Elle restait là, les yeux plantés dans les miens, aux aguets.

“Je veux dire, si une action vaut la peine d’être accomplie, ne devrait-on pas l’assumer ? Assumer la responsabilité de ses actes ?”

Elle a eu l’air un peu surprise.

“Peut-être que d’autres gens auraient souffert, s’il avait avoué, a-t-elle suggéré.

— Peut-être. Ou peut-être qu’il regrettait.

— C’est tout à fait possible.

— Ou peut-être qu’il était lâche.”

Et voilà, c’était fini, elle a légèrement reculé, puis elle est partie au bout du couloir.

“J’ai fait des quesadillas au poulet. Tu n’auras qu’à les réchauffer.

— Super, merci.”

Elle s’est retournée. Moi je m’attardais sur le seuil de ma chambre.

“Tu sais, je me demande si sa femme savait la vérité. Ou ses amis.”

Elle s’est de nouveau arrêtée pour me regarder.

“Et à quelle conclusion arrives-tu ?

— Personne ne savait la vérité. Lui-même ne la savait plus, si ça se trouve. Pour vivre aussi longtemps avec un secret, il doit falloir se convaincre soi-même que ce n’est jamais vraiment arrivé. Tu crois pas ?”

Elle a secoué la tête et haussé les épaules. Elle avait l’air lasse, vieille, lointaine.

“Je ne sais pas”, a-t-elle fini par répondre.

Nous étions mal à l’aise de façon bizarre, pas le malaise habituel.

“Tu es un gamin intelligent, pas vrai ?”

Ma mère est une étrangère. Et elle est étrange. Je n’ai aucune certitude sur ce qu’elle pense ou ce qu’elle ressent à propos de quoi que ce soit. Et c’est drôle, parce que c’est elle qui devrait se poser des questions sur moi, et pas l’inverse. Moi je devrais penser rock’n’roll, filles et drogue. Pas à pourquoi elle devient si insaisissable et perdue parfois.
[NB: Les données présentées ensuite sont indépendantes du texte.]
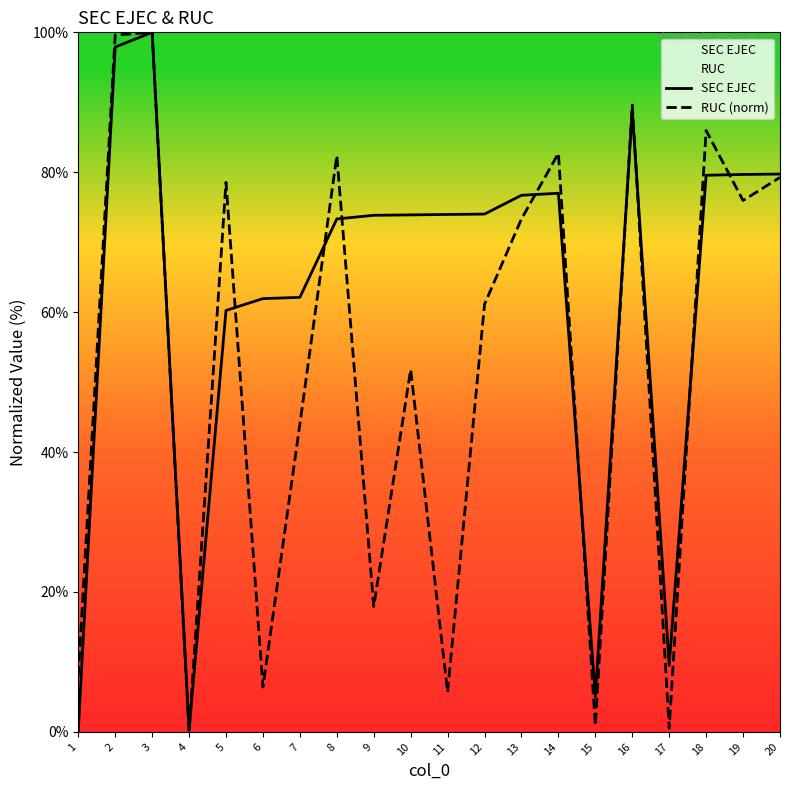

Which series has the largest total across all categories?

SEC EJEC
Je me suis réfugié chez Gage. Ce soir-là, il se faisait une espèce de trip George Clinton-Funkadelic. Autrement dit, il nous fallait écouter P-Funk All Stars, Parliament, et tous les tributaires qui conduisaient à ces groupes ou en dérivaient. Mais aussi tous les albums où ils avaient été accompagnateurs, ainsi que toutes les reprises de leurs chansons par d’autres musiciens. Il a passé
Maggot Brain,
datant de 1971, un album extraordinaire, il faut bien le reconnaître. Rien que la pochette : une nana genre black power coupe afro, qui crie, enterrée dans le sable jusqu’au cou. C’était du funk psychédélique ultra-rapide, au son puissant et déjanté, où se mêlaient souffle et craquements. Encore aujourd’hui il en émane une menace à vous donner la chair de poule, en particulier dans la première chanson où il y a un très long et très beau solo de guitare à mourir de tristesse. Bien entendu, Gage a sorti un joint. Moi je n’arrive pas à fumer, ça ne me fait pas planer. Le shit m’embrouille les idées et me rend paranoïaque. Mais j’ai fumé quand même, et, à l’écoute de ce morceau, j’ai commencé à flipper et à souffrir de claustrophobie.